START Passage provided
The infamous “burn after reading” letter, written by Roberta Laundrie to her son Brian Laundrie, has been released to the public in full by an attorney for the parents of Gabby Petito.
The letter contains a reference to Brian Laundrie in jail or needing to “dispose of a body.” It was found among Laundrie’s items by FBI agents who searched the Laundries’ house before Petito’s body was found in Wyoming, as CrimeOnline previously reported.
Brian Laundrie was found dead in October 2021 from a self-inflicted gunshot wound in a Florida swamp, where he fled after returning from his ill-fated cross-country van trip with Petito. In a meandering entry in his journal, found near his body, Laundrie confessed to killing Petito, whose body was found in Bridger-Teton National Forest in September.
“If you’re in jail I will bake a cake with a file in it. If you need to dispose of a body. I will show up with a shovel and garbage bags.”
This is the Roberta Laundrie “burn after reading” letter she gave to Brian Laundrie.
Sent to me by Petito family attorney. pic.twitter.com/VIiLk3wa4J— Brian Entin (@BrianEntin) May 25, 2023
Laundrie’s return home to Florida that month — alone — sparked a desperate search for Petito after he and his parents refused to speak with Petito’s parents about what happened. At first, Petito’s parents were even unaware that Laundrie was back in Florida.
END Passage provided
#### Required action:
Write out the article about the Laundrie letter word for word, starting at "The letter contains" and ending at "to Brian Laundrie.". The data that comes next has no connection to the article.
START Records provided
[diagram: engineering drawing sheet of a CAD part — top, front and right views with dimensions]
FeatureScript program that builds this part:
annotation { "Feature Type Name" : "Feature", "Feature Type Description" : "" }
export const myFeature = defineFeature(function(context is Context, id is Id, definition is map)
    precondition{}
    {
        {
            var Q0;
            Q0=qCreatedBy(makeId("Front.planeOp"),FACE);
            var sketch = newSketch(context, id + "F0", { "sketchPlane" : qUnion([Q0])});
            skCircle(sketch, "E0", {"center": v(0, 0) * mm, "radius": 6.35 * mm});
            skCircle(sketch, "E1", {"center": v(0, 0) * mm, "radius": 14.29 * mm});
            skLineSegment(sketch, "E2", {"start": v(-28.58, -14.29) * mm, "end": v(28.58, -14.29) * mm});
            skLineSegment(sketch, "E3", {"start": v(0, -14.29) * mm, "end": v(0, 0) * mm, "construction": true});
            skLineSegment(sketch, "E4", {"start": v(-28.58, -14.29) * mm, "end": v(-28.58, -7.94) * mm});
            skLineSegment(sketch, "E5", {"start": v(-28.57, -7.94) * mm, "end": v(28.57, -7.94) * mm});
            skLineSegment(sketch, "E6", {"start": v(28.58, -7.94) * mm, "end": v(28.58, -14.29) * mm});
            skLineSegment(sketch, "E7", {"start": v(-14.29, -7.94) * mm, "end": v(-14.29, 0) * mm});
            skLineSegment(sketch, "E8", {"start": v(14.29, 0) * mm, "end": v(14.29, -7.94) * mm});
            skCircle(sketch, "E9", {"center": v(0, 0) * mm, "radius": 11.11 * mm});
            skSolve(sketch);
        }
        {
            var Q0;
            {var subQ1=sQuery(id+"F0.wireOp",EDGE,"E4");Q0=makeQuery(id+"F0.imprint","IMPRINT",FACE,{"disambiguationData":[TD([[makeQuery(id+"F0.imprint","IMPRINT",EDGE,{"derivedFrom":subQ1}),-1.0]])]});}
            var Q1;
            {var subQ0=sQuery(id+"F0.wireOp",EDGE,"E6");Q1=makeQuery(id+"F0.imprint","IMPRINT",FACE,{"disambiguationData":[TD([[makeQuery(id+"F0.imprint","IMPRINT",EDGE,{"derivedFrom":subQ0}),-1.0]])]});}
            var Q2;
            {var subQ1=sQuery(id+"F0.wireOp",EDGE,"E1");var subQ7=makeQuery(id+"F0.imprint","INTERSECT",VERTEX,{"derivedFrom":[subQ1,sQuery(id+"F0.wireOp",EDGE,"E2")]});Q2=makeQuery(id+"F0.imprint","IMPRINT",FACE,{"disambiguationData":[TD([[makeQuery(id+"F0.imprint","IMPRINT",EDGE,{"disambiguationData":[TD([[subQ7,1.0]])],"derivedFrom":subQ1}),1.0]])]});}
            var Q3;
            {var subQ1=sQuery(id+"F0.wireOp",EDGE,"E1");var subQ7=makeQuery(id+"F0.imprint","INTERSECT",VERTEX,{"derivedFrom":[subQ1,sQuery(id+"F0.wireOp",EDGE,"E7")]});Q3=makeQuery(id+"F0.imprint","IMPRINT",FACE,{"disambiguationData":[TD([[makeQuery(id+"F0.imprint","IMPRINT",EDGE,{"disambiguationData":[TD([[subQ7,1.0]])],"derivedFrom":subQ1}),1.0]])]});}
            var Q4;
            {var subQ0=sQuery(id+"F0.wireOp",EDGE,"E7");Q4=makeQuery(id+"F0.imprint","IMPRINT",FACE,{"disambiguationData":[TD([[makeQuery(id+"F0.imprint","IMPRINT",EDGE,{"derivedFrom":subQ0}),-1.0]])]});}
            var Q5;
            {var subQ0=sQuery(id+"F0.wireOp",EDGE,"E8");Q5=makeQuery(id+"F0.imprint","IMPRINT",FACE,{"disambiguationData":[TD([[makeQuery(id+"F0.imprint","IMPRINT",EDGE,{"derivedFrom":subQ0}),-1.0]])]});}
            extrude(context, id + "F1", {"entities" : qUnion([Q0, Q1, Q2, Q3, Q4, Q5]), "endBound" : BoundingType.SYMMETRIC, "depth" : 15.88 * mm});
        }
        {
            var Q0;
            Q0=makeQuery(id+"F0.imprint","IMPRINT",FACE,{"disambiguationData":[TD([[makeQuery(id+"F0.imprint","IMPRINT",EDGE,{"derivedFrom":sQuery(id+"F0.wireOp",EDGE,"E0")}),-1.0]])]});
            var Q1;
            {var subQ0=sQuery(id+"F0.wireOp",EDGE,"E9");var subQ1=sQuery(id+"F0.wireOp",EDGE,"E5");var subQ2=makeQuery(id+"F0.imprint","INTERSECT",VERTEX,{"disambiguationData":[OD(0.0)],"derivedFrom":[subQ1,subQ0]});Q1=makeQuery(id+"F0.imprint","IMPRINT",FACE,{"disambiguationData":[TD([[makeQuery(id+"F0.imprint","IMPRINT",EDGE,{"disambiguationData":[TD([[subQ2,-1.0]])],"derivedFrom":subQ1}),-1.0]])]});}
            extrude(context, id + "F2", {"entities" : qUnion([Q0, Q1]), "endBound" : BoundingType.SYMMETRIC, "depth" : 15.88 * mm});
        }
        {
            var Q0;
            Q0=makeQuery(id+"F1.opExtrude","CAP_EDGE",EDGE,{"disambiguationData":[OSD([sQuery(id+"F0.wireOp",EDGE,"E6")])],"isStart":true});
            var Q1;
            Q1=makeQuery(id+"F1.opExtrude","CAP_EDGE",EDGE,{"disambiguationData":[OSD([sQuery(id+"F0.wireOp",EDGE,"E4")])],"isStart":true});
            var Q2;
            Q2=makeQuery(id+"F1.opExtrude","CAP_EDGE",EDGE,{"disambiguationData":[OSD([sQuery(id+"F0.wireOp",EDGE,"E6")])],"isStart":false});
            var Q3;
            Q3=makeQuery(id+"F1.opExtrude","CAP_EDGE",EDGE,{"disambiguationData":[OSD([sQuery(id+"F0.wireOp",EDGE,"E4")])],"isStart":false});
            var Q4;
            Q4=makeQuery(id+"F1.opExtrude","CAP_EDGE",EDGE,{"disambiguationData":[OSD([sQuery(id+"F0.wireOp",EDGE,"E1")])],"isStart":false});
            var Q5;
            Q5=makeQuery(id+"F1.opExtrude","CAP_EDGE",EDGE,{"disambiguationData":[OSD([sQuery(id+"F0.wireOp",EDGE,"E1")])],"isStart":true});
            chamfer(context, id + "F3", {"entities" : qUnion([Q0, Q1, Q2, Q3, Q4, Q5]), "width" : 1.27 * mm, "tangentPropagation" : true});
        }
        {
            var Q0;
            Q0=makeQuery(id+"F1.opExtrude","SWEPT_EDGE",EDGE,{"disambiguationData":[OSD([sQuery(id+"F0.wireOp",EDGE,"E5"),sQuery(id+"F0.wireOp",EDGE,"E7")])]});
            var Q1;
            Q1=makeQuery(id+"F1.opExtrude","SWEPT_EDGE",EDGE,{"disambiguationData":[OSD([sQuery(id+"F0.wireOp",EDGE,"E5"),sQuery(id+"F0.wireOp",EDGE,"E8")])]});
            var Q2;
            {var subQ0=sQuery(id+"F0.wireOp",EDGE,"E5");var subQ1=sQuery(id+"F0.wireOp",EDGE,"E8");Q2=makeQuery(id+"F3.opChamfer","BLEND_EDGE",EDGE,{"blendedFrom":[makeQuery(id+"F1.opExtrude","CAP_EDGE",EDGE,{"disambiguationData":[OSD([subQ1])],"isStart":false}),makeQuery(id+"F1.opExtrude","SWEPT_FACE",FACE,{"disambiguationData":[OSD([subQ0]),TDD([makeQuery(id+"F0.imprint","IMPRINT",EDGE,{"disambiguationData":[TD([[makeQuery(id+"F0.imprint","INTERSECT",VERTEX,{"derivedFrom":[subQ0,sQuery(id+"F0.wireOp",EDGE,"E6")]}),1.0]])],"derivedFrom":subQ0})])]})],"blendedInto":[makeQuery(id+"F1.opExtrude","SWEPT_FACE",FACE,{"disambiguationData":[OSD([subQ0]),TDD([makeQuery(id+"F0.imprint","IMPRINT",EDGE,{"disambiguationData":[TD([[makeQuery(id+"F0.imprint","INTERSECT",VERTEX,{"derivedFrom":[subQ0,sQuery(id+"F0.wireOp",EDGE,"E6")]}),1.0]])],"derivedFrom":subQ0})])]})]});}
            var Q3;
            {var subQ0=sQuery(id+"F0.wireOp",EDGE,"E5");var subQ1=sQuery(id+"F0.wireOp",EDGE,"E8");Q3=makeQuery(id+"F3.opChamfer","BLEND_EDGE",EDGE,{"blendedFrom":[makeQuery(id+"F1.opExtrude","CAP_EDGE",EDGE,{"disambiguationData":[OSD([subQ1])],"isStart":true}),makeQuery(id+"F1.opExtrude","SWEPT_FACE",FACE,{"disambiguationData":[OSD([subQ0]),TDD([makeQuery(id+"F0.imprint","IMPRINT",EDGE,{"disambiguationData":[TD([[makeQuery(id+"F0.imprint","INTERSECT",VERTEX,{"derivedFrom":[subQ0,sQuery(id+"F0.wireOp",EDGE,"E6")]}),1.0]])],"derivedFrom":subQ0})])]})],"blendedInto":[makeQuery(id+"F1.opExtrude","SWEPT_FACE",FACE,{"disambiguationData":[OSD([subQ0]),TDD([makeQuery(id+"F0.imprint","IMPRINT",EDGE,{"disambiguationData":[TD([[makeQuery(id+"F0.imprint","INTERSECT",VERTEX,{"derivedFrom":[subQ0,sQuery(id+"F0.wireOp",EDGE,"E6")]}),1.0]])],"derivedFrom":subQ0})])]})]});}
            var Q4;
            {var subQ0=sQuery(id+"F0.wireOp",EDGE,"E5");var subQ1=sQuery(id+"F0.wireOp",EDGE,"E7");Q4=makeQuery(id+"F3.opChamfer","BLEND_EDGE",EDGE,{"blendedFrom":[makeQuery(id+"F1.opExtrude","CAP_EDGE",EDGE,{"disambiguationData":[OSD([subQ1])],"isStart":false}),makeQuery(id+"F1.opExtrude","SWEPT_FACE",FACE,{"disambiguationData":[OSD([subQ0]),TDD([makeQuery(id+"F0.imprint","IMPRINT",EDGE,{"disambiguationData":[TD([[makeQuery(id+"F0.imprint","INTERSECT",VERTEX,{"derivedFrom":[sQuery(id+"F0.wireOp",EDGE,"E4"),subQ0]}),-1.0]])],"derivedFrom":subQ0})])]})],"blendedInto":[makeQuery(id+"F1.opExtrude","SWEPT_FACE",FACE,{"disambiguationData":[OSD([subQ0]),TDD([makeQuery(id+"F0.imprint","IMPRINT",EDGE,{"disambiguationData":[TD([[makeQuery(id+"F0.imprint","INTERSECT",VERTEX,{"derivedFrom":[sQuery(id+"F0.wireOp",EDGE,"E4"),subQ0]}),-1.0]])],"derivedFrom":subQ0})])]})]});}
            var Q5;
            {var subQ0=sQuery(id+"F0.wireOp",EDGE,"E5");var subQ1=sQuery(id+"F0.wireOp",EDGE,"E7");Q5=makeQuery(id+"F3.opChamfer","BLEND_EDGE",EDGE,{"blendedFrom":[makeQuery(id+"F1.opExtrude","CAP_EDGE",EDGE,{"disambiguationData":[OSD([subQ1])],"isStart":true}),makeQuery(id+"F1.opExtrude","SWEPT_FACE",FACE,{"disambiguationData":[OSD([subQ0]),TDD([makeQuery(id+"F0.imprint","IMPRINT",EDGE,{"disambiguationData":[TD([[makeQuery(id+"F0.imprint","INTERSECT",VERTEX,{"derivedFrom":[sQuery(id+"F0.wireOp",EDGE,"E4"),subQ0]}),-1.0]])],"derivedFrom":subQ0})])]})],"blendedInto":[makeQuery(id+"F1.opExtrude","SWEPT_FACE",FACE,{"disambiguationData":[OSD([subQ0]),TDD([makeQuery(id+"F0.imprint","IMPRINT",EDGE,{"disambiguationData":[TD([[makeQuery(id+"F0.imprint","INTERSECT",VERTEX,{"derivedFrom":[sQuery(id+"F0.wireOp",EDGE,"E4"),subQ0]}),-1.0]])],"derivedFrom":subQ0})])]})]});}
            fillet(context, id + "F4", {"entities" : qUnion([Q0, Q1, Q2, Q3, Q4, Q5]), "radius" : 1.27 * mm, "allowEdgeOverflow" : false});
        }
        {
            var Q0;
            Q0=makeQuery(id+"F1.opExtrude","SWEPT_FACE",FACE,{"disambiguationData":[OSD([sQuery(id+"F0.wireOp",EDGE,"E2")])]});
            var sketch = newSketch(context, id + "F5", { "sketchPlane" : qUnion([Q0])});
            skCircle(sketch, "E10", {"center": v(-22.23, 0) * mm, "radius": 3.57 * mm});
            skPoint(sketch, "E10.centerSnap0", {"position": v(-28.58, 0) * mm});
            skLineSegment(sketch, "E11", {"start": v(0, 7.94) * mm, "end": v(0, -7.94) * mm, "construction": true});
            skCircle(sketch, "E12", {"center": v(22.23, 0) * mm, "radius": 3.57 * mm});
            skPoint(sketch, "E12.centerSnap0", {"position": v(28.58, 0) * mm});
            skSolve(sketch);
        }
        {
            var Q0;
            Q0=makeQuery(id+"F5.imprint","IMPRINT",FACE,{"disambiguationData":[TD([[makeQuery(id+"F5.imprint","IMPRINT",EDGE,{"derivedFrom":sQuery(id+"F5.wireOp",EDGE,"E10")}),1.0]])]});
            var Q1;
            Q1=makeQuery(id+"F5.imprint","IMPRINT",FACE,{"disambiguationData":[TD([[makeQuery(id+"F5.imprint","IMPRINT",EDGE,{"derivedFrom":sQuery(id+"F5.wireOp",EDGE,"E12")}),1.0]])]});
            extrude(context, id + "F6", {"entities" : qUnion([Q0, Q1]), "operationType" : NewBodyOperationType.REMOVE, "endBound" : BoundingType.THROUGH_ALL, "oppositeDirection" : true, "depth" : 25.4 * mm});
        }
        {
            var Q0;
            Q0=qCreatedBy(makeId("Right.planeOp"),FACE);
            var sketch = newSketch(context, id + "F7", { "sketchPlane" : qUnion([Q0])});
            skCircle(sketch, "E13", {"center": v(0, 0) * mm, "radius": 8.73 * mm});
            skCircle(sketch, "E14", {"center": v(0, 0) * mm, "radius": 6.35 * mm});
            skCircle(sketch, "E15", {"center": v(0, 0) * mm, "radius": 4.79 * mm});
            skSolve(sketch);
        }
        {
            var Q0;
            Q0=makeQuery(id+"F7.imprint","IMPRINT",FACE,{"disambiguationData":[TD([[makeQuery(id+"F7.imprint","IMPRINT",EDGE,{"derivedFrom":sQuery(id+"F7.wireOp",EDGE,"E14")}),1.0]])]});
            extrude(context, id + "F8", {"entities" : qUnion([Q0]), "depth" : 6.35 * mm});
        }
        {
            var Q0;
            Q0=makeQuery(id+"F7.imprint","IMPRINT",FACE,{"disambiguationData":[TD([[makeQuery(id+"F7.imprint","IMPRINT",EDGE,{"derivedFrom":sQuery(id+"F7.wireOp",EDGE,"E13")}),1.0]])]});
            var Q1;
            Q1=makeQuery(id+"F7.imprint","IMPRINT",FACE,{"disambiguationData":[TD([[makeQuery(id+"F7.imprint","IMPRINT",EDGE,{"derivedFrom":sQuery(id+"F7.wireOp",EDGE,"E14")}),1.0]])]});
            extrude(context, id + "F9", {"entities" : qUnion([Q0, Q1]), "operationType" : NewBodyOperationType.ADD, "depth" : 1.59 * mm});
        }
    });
END Records provided
#### Exercise solution:
The letter contains a reference to Brian Laundrie in jail or needing to “dispose of a body.” It was found among Laundrie’s items by FBI agents who searched the Laundries’ house before Petito’s body was found in Wyoming, as CrimeOnline previously reported.
Brian Laundrie was found dead in October 2021 from a self-inflicted gunshot wound in a Florida swamp, where he fled after returning from his ill-fated cross-country van trip with Petito. In a meandering entry in his journal, found near his body, Laundrie confessed to killing Petito, whose body was found in Bridger-Teton National Forest in September.
“If you’re in jail I will bake a cake with a file in it. If you need to dispose of a body. I will show up with a shovel and garbage bags.”
This is the Roberta Laundrie “burn after reading” letter she gave to Brian Laundrie.